Source passage:
---*---

# PX4 Models Confusion



## Donato (Apr 15, 2009)

Can someone explain the difference between the PX4 *C *model - "Constant Action" and the *D* model - "Double Action Only." I am a newbie and find these descriptions confusing. Is the D model striker fired? I cannot see a hammer on either model. Is it true that the C and D models are available to law enforcement agencies only, or may a private citizen purchase one? Thanks for the clarification.


----------



## jokout (May 8, 2009)

The two models are quite similar in look and operation with some small differences...they both have "clean" slides, that is no external safety or decocker, they both have shaved external hammers, (although you see just the rear of it), and they are both basically DAO pistols.
Now, while they are both DAO, they achieve this in slightly different ways, first, the D model is a true DAO pistol with the hammer being independent of the slide and the trigger pull is responsible for the entire rearward, (cocking), movement, of the hammer and it's release. This also allows double strike ability.
Where as the "C" model (constant action), is something of a hybrid, while still a DAO, it shortens and lightens the trigger pull by allowing the slide to contact the hammer as it cycles leaving the hammer in a safe, (full auto safety is engaged), "half cocked" position. When the trigger is pulled the hammer moves rearward to the fully cocked position and releases just like the "D" model would. As the round is fired and the slide cycles it moves the hammer back to the "half cocked" position again ready for the next shot. In effect the hammer doesn't have to move as far to do the same job. The result of all this is a nice light, smooth, and short trigger pull for a DAO pistol while maintaining the safety factor!
You do give up double strike ability with the "C" model


----------



## Donato (Apr 15, 2009)

jokout said:


> The two models are quite similar in look and operation with some small differences...they both have "clean" slides, that is no external safety or decocker, they both have shaved external hammers, (although you see just the rear of it), and they are both basically DAO pistols.
> Now, while they are both DAO, they achieve this in slightly different ways, first, the D model is a true DAO pistol with the hammer being independent of the slide and the trigger pull is responsible for the entire rearward, (cocking), movement, of the hammer and it's release. This also allows double strike ability.
> Where as the "C" model (constant action), is something of a hybrid, while still a DAO, it shortens and lightens the trigger pull by allowing the slide to contact the hammer as it cycles leaving the hammer in a safe, (full auto safety is engaged), "half cocked" position. When the trigger is pulled the hammer moves rearward to the fully cocked position and releases just like the "D" model would. As the round is fired and the slide cycles it moves the hammer back to the "half cocked" position again ready for the next shot. In effect the hammer doesn't have to move as far to do the same job. The result of all this is a nice light, smooth, and short trigger pull for a DAO pistol while maintaining the safety factor!
> You do give up double strike ability with the "C" model


Thank you for a clear and cogent explanation. Do you have a PX4? If so, are you happy with it?


----------

---*---

Supplied information:
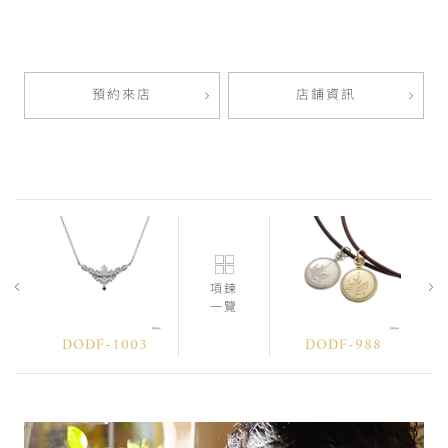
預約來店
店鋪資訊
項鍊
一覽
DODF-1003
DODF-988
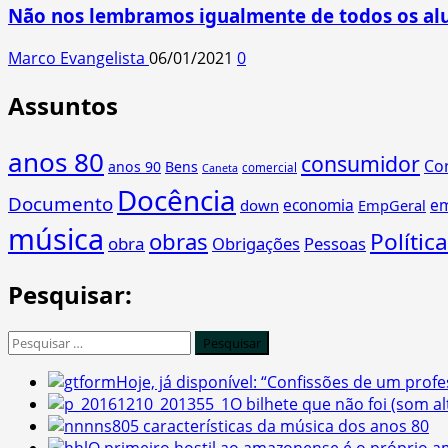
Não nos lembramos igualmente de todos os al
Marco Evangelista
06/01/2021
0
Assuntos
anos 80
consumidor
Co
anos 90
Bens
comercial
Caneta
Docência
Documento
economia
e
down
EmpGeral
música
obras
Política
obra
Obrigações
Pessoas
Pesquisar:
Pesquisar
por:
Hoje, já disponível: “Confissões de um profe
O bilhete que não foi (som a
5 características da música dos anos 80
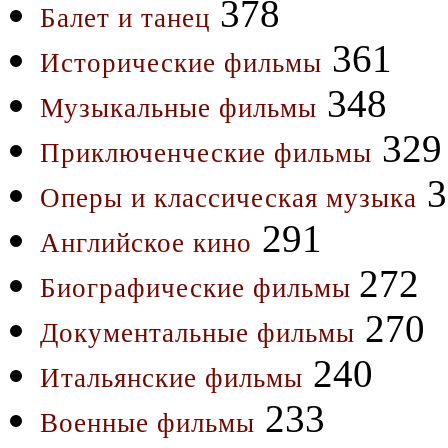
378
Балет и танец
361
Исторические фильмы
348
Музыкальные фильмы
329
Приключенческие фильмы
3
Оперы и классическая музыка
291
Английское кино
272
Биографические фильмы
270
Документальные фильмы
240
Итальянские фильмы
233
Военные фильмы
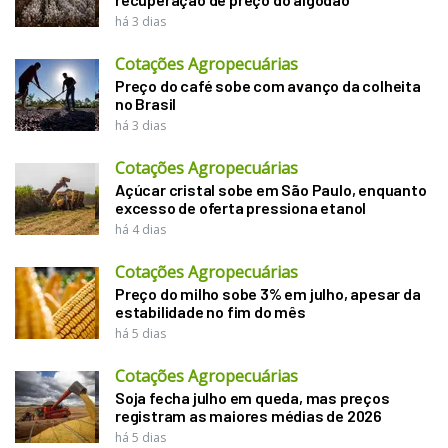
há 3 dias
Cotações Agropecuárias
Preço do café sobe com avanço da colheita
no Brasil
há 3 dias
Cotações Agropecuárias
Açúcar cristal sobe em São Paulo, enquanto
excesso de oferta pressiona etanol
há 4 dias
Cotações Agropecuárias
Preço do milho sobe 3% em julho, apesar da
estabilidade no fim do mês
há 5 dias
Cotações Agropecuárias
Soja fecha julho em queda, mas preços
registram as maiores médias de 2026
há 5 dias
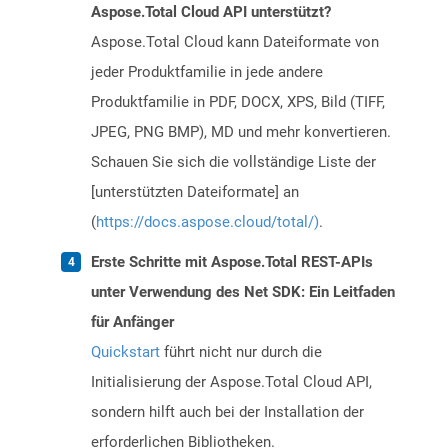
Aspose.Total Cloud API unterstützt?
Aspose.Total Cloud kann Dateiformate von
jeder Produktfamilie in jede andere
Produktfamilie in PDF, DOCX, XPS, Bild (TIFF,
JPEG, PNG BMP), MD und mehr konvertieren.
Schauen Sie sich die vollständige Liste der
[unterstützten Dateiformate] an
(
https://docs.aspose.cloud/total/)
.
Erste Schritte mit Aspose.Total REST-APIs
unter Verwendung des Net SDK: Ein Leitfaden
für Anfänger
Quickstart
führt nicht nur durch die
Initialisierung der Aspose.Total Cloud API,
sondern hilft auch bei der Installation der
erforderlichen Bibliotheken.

---*---

Exercise requirements:
Using the PX4 forum thread, answer each question briefly.
1. According to the reply, which two external controls do both models lack on their slides?
2. Which model keeps double strike ability?
3. On the C model, in what position does the cycling slide leave the hammer?

Answer for this exercise:
1. An external safety and a decocker.
2. The D model.
3. A "half cocked" position.